PASSAGE
# Need a little help



## cmason249 (Dec 13, 2011)

Howdy folks. I've loaded a few roots/custom ROMs on other phones (HTC Inc and Samsung Charge) (I still consider myself a beginner) and finally convinced my wife to let me play with her phone, but things didn't go quite as planned.

Here's my issue:

I rooted and installed as per the instructions given in the pinned post at the top of the parent board. Everything goes just fine until the second boot (where I am in CWM trying to install GApps). CWM says GApps installed just fine, but when the phone is rebooted, none of them are there. I went back into recovery and noticed that nothing will mount other than the SD card. Thought maybe mounting /system might fix the issue, but it will not mount. So.... Is this the SD card issue I've been reading about? Could I have done something wrong in the process? I ODINed her phone back to stock using the EH03 link provided in the pinned post, but am not ready to give up on her phone just yet.

Also, how in the world do you import contacts from Verizon? All the other ROMs I've used had the accounts and sync (Verizon's) built in. Am I missing something? Need to save on SD card maybe?

Any help would be greatly appreciated.

Edit: I just remembered, CWM says there is a file missing when I try to mount /system. I don't have her phone with me, so I can't give the file name. It's a longish file name starting with an L (I think). Is the root not sticking? Maybe should try rooting through the ADB method?


----------



## grin0048 (Oct 3, 2011)

Which ROM are you trying to flash and which version of CWM are you using to flash it?


----------



## cmason249 (Dec 13, 2011)

I am using the exact links in the How To Section 3 in the parent board, by droidstyle.


----------



## grin0048 (Oct 3, 2011)

cmason249 said:


> I am using the exact links in the How To Section 3 in the parent board, by droidstyle.


So after booting into ICS how are you getting back to CWM...power menu or shutdown and three finger? Almost sounds similar to the issue with using three finger on mtd, though I'm not sure if that has been an issue with ICS...I always just use the power menu.


----------



## cmason249 (Dec 13, 2011)

I am not getting an option to use the power menu. I have to use the three finger method. I'm headed home right now, so I can hopefully get the "missing file" posted.


----------



## grin0048 (Oct 3, 2011)

cmason249 said:


> I am not getting an option to use the power menu. I have to use the three finger method. I'm headed home right now, so I can hopefully get the "missing file" posted.


In the power menu, hit reboot then you'll have two options: "reboot" and "recovery"


----------



## cmason249 (Dec 13, 2011)

How did I miss that?! Thanks a lot for the help. My wife is happy and will now continue to let me play with her phone!


----------

RECORDS PROVIDED
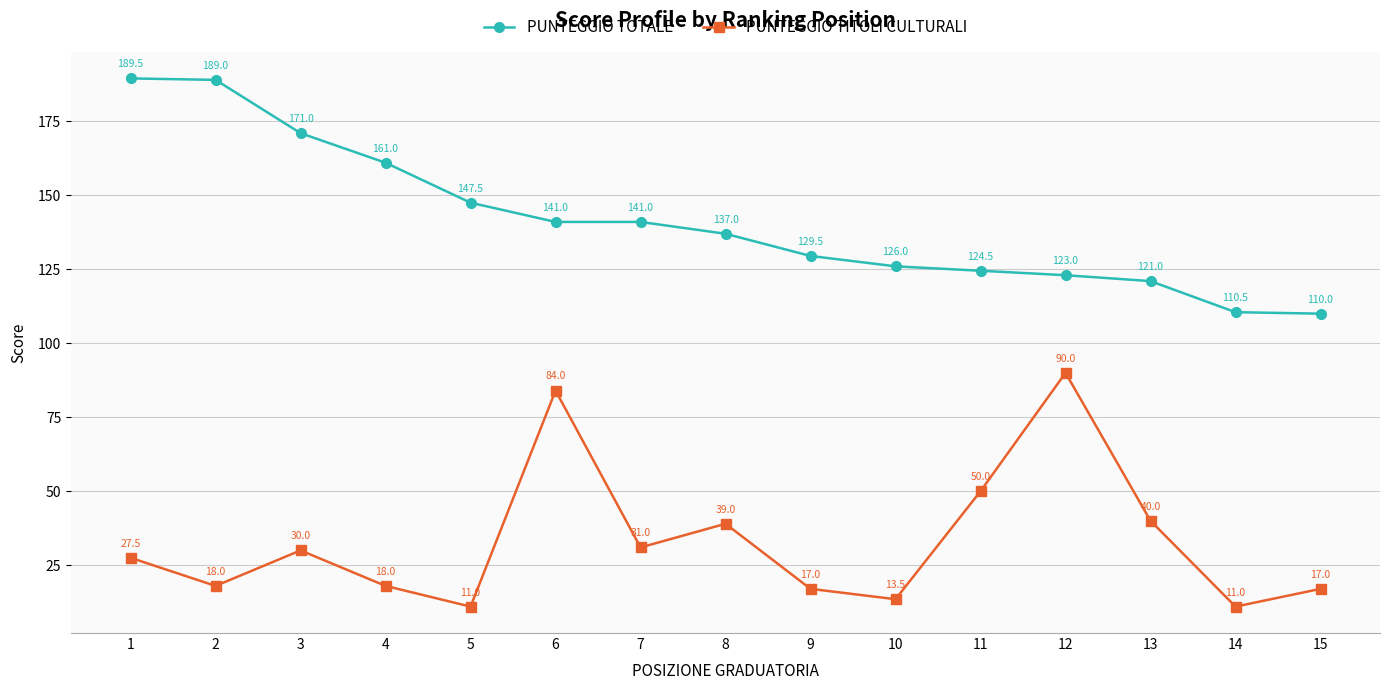

At which category does PUNTEGGIO TITOLI CULTURALI reach its first local valley?

2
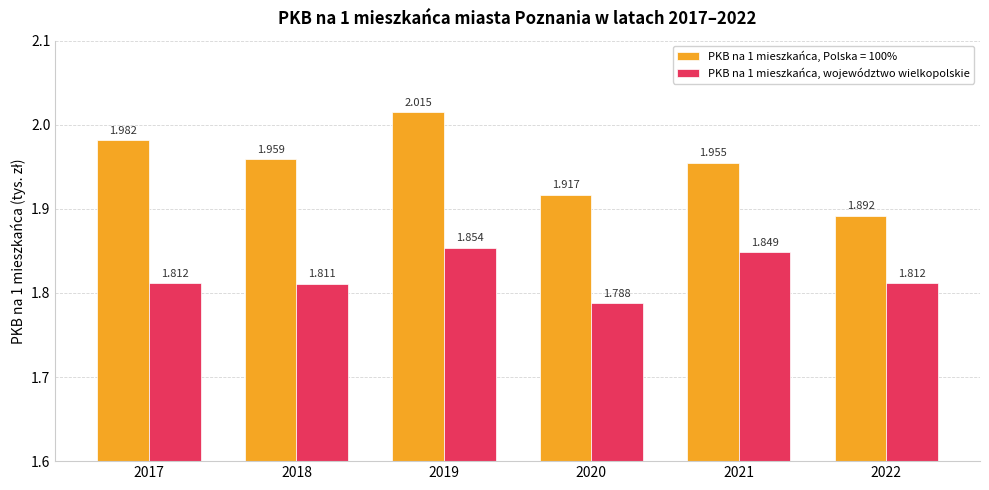

Is the value of PKB na 1 mieszkańca, Polska = 100% at 2018 greater than the value of PKB na 1 mieszkańca, województwo wielkopolskie at 2017?

Yes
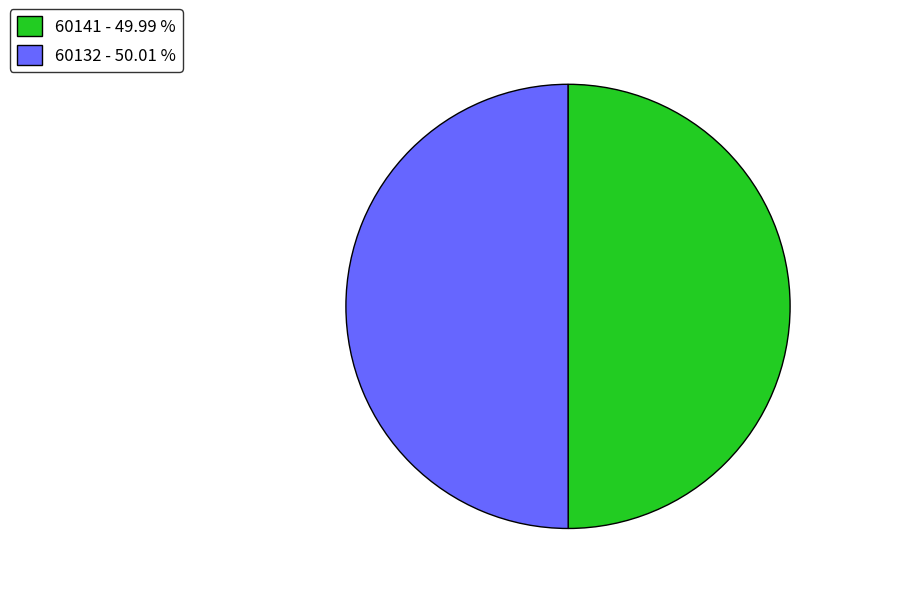

Combined, do 60132 - 50.01 % and 60141 - 49.99 % account for over 50%?

Yes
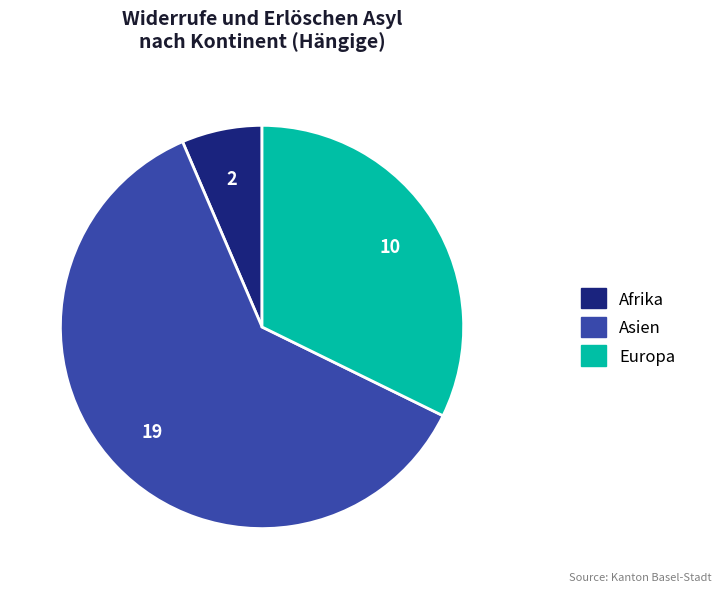

The Europa slice represents 47% of the pie. True or false?

False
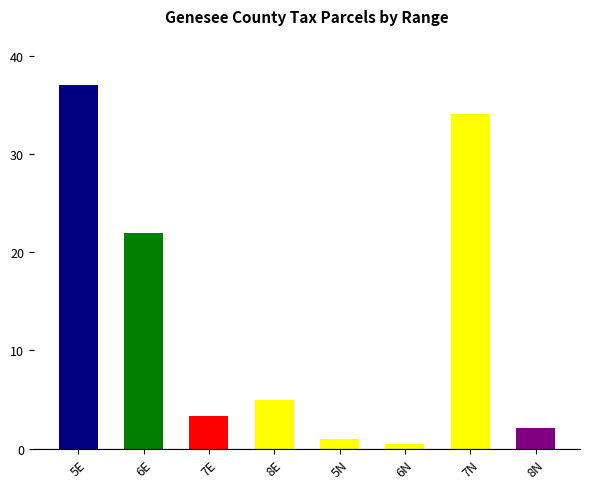

Is it true that the value at 6N is 0.5?

True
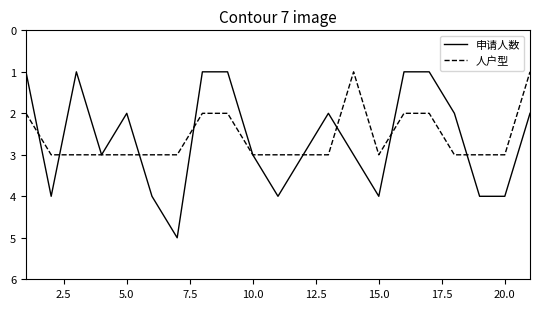

List the series in order of their peak value, highest first.

申请人数, 人户型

WRITTEN TASK
Change "GApps" to "Google Apps" in the forum thread, starting with "I rooted and" and going on through "SD card maybe?", and give that part in full. Work from the forum thread alone, not from the records.

RESPONSE FOR THIS EXERCISE
I rooted and installed as per the instructions given in the pinned post at the top of the parent board. Everything goes just fine until the second boot (where I am in CWM trying to install Google Apps). CWM says Google Apps installed just fine, but when the phone is rebooted, none of them are there. I went back into recovery and noticed that nothing will mount other than the SD card. Thought maybe mounting /system might fix the issue, but it will not mount. So.... Is this the SD card issue I've been reading about? Could I have done something wrong in the process? I ODINed her phone back to stock using the EH03 link provided in the pinned post, but am not ready to give up on her phone just yet.

Also, how in the world do you import contacts from Verizon? All the other ROMs I've used had the accounts and sync (Verizon's) built in. Am I missing something? Need to save on SD card maybe?